◆ **Document extract**:
────────

Kapoor, 75, and his white-collar lieutenants Lee, Michael Gurry, Richard Simon and Joseph Rowan are on trial in U.S. District Court in Boston for racketeering and fraud in connection with what prosecutors said was a nationwide scheme to drive up demand for their new fentanyl-based mouth spray, Subsys, by persuading health care providers to push prescriptions on patients who didn’t need it.

In the fall of 2012, following dinner at Kapoor’s Chicago restaurant, Brown said she, Lee and another female sales representative from Insys took Dr. Paul Madison to the Chicago nightclub The Underground, settled in at a private table and ordered hundreds of dollars’ worth of bottle service.

Madison, a pain-management specialist whose license is currently suspended, according to the Illinois Board of Registration in Medicine, was being groomed to help Insys sell Subsys, a drug whose warnings included the possibility of death if misused.

────────

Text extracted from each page
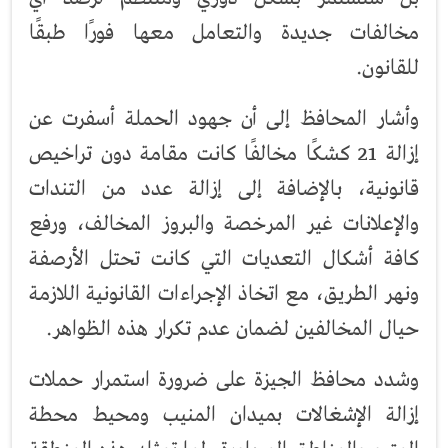
مخالفات جديدة والتعامل معها فورًا طبقًا
للقانون.
وأشار المحافظ إلى أن جهود الحملة أسفرت عن
إزالة 21 كشكًا مخالفًا كانت مقامة دون تراخيص
قانونية، بالإضافة إلى إزالة عدد من التندات
والإعلانات غير المرخصة والبروز المخالف، ورفع
كافة أشكال التعديات التي كانت تحتل الأرصفة
ونهر الطريق، مع اتخاذ الإجراءات القانونية اللازمة
حيال المخالفين لضمان عدم تكرار هذه الظواهر.
وشدد محافظ الجيزة على ضرورة استمرار حملات
إزالة الإشغالات بميدان المنيب ومحيط محطة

────────

◆ **Your instructions**:
Could you copy the Insys trial passage word for word, everything from "Kapoor, 75, and" down to "didn’t need it."?

◆ **Task result**:
Kapoor, 75, and his white-collar lieutenants Lee, Michael Gurry, Richard Simon and Joseph Rowan are on trial in U.S. District Court in Boston for racketeering and fraud in connection with what prosecutors said was a nationwide scheme to drive up demand for their new fentanyl-based mouth spray, Subsys, by persuading health care providers to push prescriptions on patients who didn’t need it.